» **THE INPUT**

*** Block opens ***

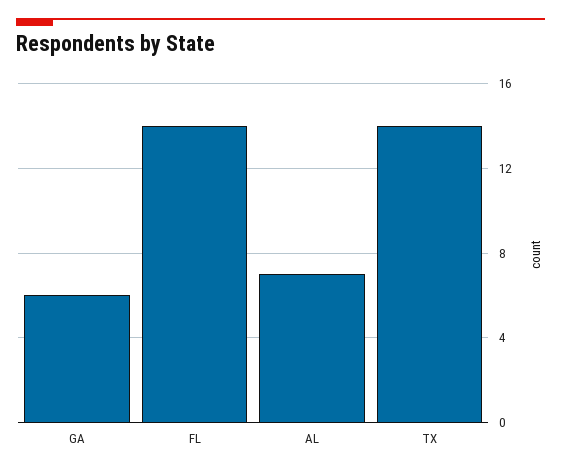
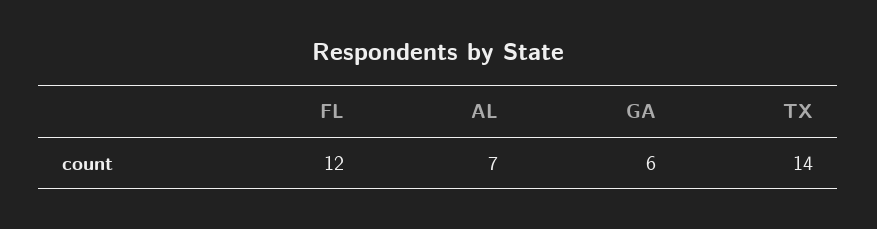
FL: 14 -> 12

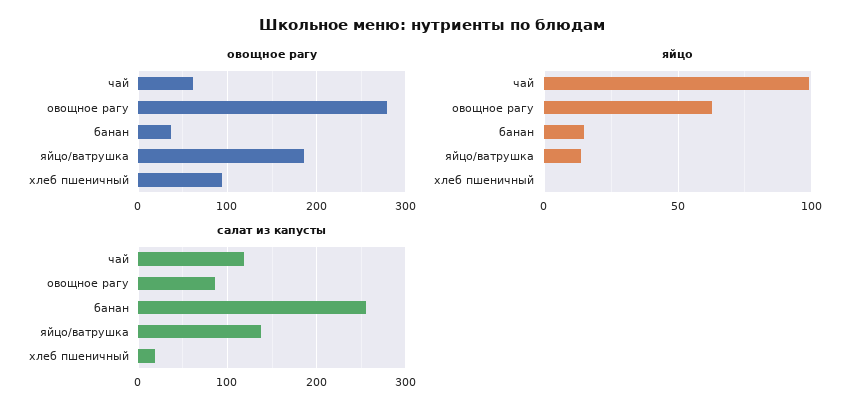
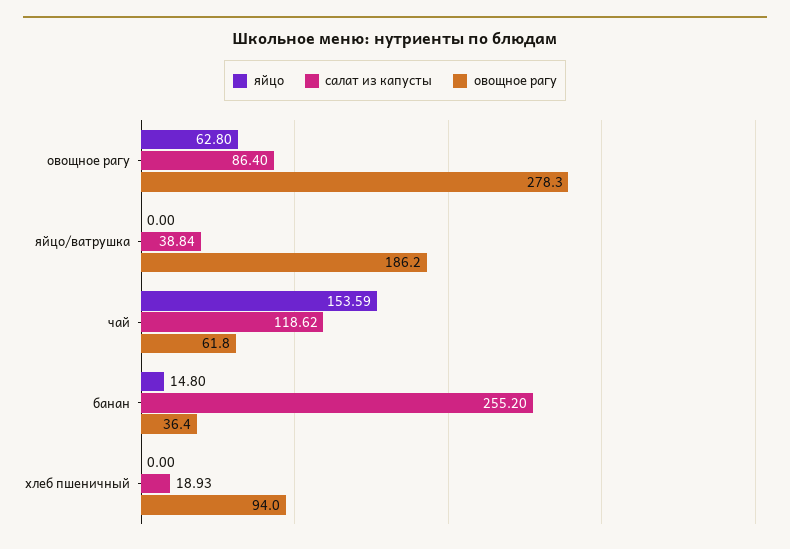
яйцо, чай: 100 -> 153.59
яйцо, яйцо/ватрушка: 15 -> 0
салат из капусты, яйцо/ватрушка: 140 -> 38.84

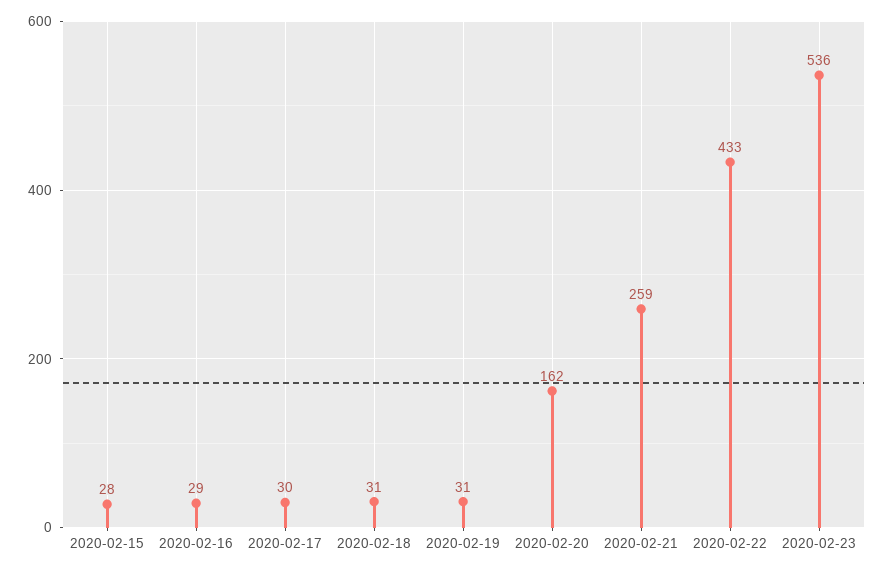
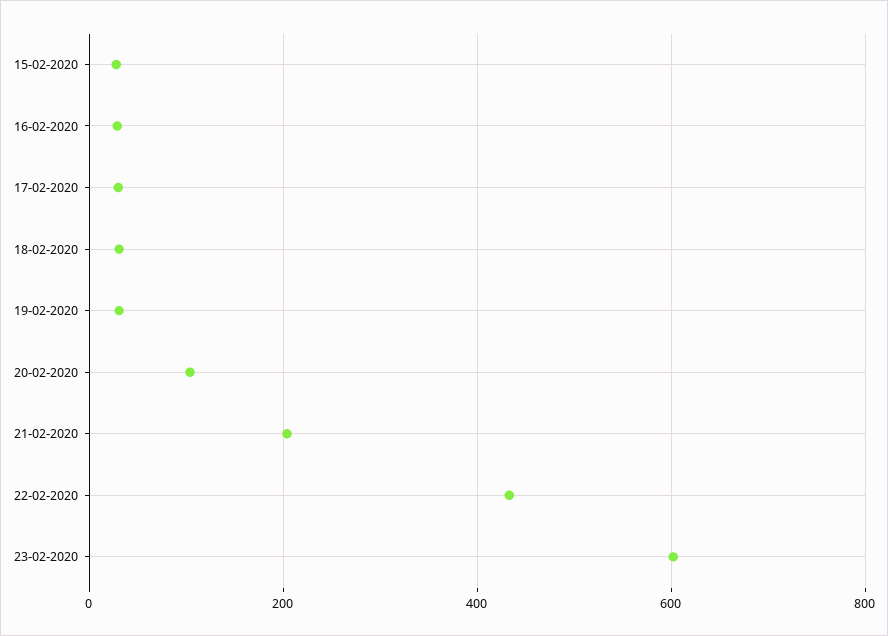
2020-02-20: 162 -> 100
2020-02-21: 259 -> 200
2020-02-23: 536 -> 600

*** Block closes ***
*** Block opens ***

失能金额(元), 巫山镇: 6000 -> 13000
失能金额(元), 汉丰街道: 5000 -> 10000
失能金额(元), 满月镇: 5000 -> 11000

*** Block closes ***

» **YOUR ASSIGNMENT**
When you reach the line that has "яйцо, яйцо/ватрушка: 15 -> 0" in the data above, start repeating lines exactly, and stop after the line that has "2020-02-23: 536 -> 600"; pictures stay out.

» **REPLY TO THE TASK**
яйцо, яйцо/ватрушка: 15 -> 0
салат из капусты, яйцо/ватрушка: 140 -> 38.84

2020-02-20: 162 -> 100
2020-02-21: 259 -> 200
2020-02-23: 536 -> 600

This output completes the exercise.